Essentially, the Warriors’ three-year veteran just became a $16-million-a-year value, in a flash of other people’s contract agreements.
How nice for Thompson, right? He spends the first part of summer as the player Minnesota most wants—and the Warriors to this point will not surrender–in trade talks for Kevin Love.
And this week Thompson sees two other guys re-set the price for multi-dimensional young wing players in a boom-boom market.
If Thompson and his agent were contemplating a $12 million average (still pricey!) before the Parsons and Hayward deals, that’s outdated now.
Hayward got a “mini-max” $15.75-million average salary in his new deal while Parsons got a $15-million average, with Utah and Houston deciding whether to match those deals.
Thompson’s next deal has to start at his maximum level, which is estimated to be slightly more than $15 million next year for a player of Thompson’s experience level.
Has to start there, and has to average about $16-17 million overall, unless Thompson’s career collapses, which it probably won’t.
Does Thompson’s ballooning long-term price make it more likely that the Warriors would be willing to put him into a Love deal?
You’d initially think so.
How can they fit Love’s expected massive deal in with Thompson and all the rest, even if Lee deal goes to Minnesota in the projected trade?
Wouldn’t Thompson have to go, too?
But again, I’ve heard that the Warriors believe they don’t get into title contention with Love unless they keep Thompson, too.
I’m told the Warriors have done the spreadsheet work and believe Thompson can still be squeezed in.
Now this doesn’t mean that Thompson is untouchable… and if the details can be worked out, I believe the Warriors would consider putting Thompson into a Love offer… if that’s what it would take, ultimately.

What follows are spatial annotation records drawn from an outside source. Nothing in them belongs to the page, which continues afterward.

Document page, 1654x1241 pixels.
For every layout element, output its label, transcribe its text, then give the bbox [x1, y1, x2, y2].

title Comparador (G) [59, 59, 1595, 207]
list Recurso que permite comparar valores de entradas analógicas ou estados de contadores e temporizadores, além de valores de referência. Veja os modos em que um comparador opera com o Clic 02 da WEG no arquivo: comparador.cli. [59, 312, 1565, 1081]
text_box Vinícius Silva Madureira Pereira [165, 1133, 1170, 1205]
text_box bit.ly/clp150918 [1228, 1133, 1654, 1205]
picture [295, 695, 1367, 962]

They wont like it, but they’d think about it.
Still, the Warriors front office is generally planning for many years with Thompson, that’s the word for now, and it includes Thompson at $16 million a year.
I think the Warriors can fit Thompson’s long-term money into this… only if they can move either Lee’s or Iguodala’s contract before then.
And if Love comes on board, it’d take the off-loading of both Lee (in the trade) and Iguodala (at some point) to fit Thompson’s new market rate, I believe.
That’s a lot of pieces all put in motion without Klay Thompson doing much of anything, except watch his stock price go through the roof.